** Task directions **
Copy the records below word for word, starting with the line that contains "Reading left to" and going on through the end of the records, and leave the pictures out of your answer.
* * * * * * * * *
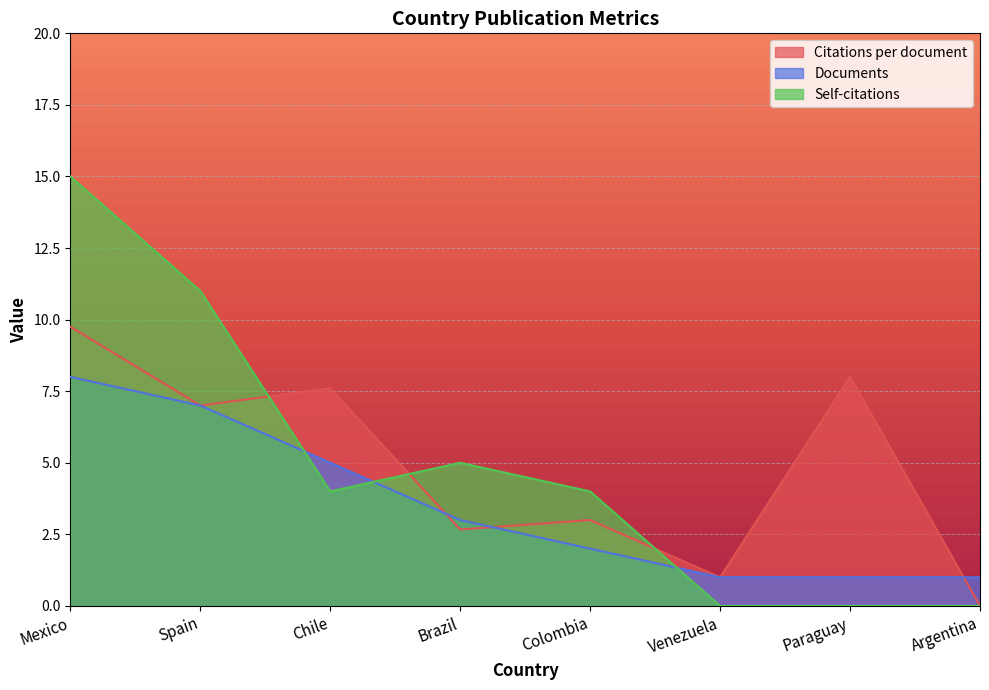

Which series ends up on top after the final intersection of Self-citations and Documents?

Documents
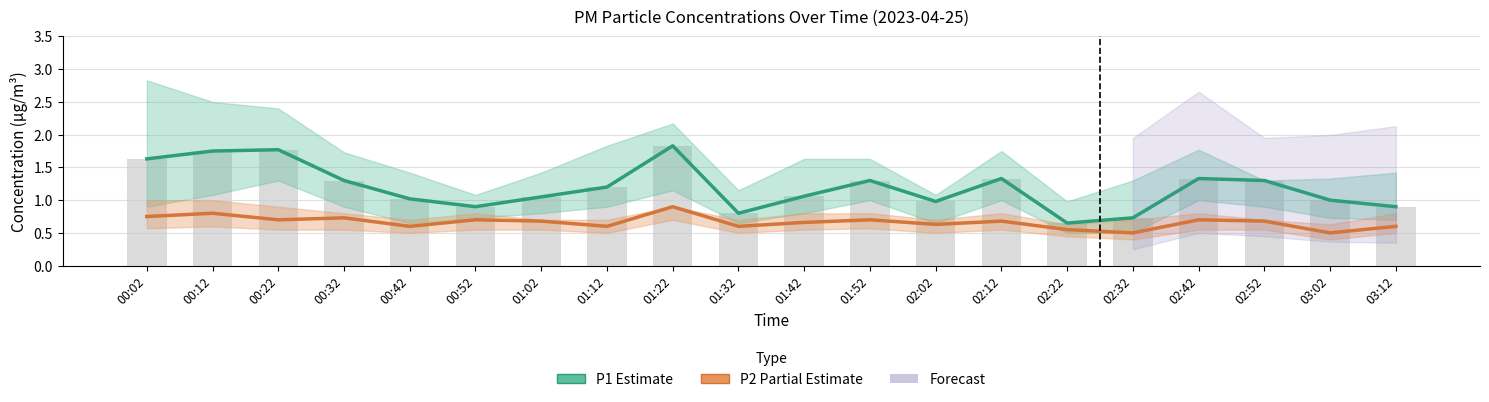

Reading left to right, list all the values displayed in this chart.

P1 (Estimate): 00:02=1.6	00:12=1.8	00:22=1.8	00:32=1.3	00:42=1.0	00:52=0.9	01:02=1.1	01:12=1.2	01:22=1.8	01:32=0.8	01:42=1.1	01:52=1.3	02:02=1.0	02:12=1.3	02:22=0.7	02:32=0.7	02:42=1.3	02:52=1.3	03:02=1.0	03:12=0.9
P2 (Partial Estimate): 00:02=0.8	00:12=0.8	00:22=0.7	00:32=0.7	00:42=0.6	00:52=0.7	01:02=0.7	01:12=0.6	01:22=0.9	01:32=0.6	01:42=0.7	01:52=0.7	02:02=0.6	02:12=0.7	02:22=0.6	02:32=0.5	02:42=0.7	02:52=0.7	03:02=0.5	03:12=0.6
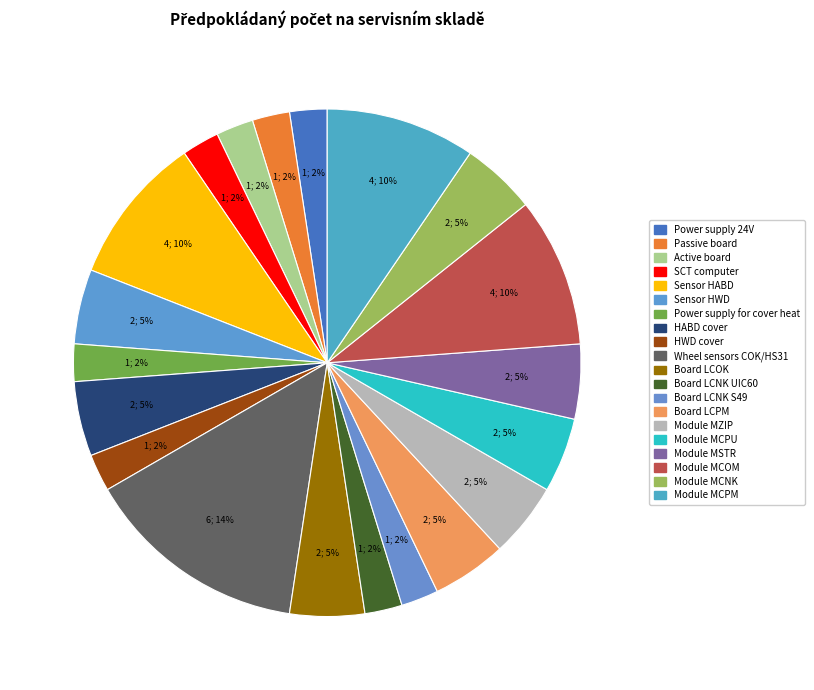

Does Board LCPM account for over 50% of the chart?

No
* * * * * * * * *
** Result of the task **
Reading left to right, list all the values displayed in this chart.

P1 (Estimate): 00:02=1.6	00:12=1.8	00:22=1.8	00:32=1.3	00:42=1.0	00:52=0.9	01:02=1.1	01:12=1.2	01:22=1.8	01:32=0.8	01:42=1.1	01:52=1.3	02:02=1.0	02:12=1.3	02:22=0.7	02:32=0.7	02:42=1.3	02:52=1.3	03:02=1.0	03:12=0.9
P2 (Partial Estimate): 00:02=0.8	00:12=0.8	00:22=0.7	00:32=0.7	00:42=0.6	00:52=0.7	01:02=0.7	01:12=0.6	01:22=0.9	01:32=0.6	01:42=0.7	01:52=0.7	02:02=0.6	02:12=0.7	02:22=0.6	02:32=0.5	02:42=0.7	02:52=0.7	03:02=0.5	03:12=0.6

Does Board LCPM account for over 50% of the chart?

No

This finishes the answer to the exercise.